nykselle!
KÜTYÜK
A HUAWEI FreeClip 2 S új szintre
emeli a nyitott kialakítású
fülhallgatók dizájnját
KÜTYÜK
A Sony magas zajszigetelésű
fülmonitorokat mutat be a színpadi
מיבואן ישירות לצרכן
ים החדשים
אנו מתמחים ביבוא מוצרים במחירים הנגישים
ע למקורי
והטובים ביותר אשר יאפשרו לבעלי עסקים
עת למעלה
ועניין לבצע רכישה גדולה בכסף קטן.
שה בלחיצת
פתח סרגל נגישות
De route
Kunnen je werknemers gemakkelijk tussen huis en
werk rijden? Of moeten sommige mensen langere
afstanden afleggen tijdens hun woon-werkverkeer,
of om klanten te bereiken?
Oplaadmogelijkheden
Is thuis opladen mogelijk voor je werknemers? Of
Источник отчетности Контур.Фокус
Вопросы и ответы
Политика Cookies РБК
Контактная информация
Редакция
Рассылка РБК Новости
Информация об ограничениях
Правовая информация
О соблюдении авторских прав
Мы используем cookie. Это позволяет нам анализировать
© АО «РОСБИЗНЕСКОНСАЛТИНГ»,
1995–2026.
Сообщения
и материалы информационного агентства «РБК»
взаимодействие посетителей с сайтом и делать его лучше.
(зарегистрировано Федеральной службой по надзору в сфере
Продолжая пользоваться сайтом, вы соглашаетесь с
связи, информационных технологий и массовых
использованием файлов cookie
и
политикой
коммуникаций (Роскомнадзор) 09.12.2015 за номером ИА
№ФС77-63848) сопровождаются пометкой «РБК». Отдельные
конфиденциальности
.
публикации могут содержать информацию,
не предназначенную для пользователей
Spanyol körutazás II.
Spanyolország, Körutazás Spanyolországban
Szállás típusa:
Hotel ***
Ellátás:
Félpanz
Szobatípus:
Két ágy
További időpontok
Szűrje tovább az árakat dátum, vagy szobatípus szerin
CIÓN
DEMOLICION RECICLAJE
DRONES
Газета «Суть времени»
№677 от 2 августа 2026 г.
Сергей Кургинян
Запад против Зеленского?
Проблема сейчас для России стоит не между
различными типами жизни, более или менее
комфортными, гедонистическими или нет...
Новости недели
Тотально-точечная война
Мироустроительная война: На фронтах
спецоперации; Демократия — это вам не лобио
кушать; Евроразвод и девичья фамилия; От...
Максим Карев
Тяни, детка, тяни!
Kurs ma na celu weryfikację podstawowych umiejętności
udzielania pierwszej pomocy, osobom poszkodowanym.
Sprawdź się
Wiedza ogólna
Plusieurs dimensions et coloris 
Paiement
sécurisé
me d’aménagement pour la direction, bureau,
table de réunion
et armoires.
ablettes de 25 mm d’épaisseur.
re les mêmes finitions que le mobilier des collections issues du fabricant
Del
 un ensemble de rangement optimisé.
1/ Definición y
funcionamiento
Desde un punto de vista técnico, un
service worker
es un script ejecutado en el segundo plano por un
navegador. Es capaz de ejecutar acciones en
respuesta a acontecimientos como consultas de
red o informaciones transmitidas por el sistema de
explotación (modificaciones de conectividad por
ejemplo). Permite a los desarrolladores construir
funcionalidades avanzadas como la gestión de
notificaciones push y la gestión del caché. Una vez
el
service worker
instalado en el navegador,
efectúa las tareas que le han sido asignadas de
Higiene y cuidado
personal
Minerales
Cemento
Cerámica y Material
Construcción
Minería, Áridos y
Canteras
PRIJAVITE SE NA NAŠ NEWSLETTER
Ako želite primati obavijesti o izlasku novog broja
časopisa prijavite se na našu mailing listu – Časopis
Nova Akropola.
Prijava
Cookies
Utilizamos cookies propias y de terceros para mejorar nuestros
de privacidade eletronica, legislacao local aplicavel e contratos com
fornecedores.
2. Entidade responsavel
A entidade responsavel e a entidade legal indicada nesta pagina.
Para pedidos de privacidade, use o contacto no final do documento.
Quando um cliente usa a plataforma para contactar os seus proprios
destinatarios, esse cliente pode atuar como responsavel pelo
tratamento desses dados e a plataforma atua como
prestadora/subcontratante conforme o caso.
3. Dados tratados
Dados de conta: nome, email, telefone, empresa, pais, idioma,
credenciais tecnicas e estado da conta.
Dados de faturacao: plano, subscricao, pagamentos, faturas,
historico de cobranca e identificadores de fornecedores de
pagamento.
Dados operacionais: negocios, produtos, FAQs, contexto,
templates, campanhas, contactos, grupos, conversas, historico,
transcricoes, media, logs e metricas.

**WHAT TO DO**
Output only an exact transcription of the lines above from the one with "of om klanten te bereiken?" up to and including the one with "спецоперации; Демократия — это вам не лобио".

**TASK RESPONSE**
of om klanten te bereiken?
Oplaadmogelijkheden
Is thuis opladen mogelijk voor je werknemers? Of
Источник отчетности Контур.Фокус
Вопросы и ответы
Политика Cookies РБК
Контактная информация
Редакция
Рассылка РБК Новости
Информация об ограничениях
Правовая информация
О соблюдении авторских прав
Мы используем cookie. Это позволяет нам анализировать
© АО «РОСБИЗНЕСКОНСАЛТИНГ»,
1995–2026.
Сообщения
и материалы информационного агентства «РБК»
взаимодействие посетителей с сайтом и делать его лучше.
(зарегистрировано Федеральной службой по надзору в сфере
Продолжая пользоваться сайтом, вы соглашаетесь с
связи, информационных технологий и массовых
использованием файлов cookie
и
политикой
коммуникаций (Роскомнадзор) 09.12.2015 за номером ИА
№ФС77-63848) сопровождаются пометкой «РБК». Отдельные
конфиденциальности
.
публикации могут содержать информацию,
не предназначенную для пользователей
Spanyol körutazás II.
Spanyolország, Körutazás Spanyolországban
Szállás típusa:
Hotel ***
Ellátás:
Félpanz
Szobatípus:
Két ágy
További időpontok
Szűrje tovább az árakat dátum, vagy szobatípus szerin
CIÓN
DEMOLICION RECICLAJE
DRONES
Газета «Суть времени»
№677 от 2 августа 2026 г.
Сергей Кургинян
Запад против Зеленского?
Проблема сейчас для России стоит не между
различными типами жизни, более или менее
комфортными, гедонистическими или нет...
Новости недели
Тотально-точечная война
Мироустроительная война: На фронтах
спецоперации; Демократия — это вам не лобио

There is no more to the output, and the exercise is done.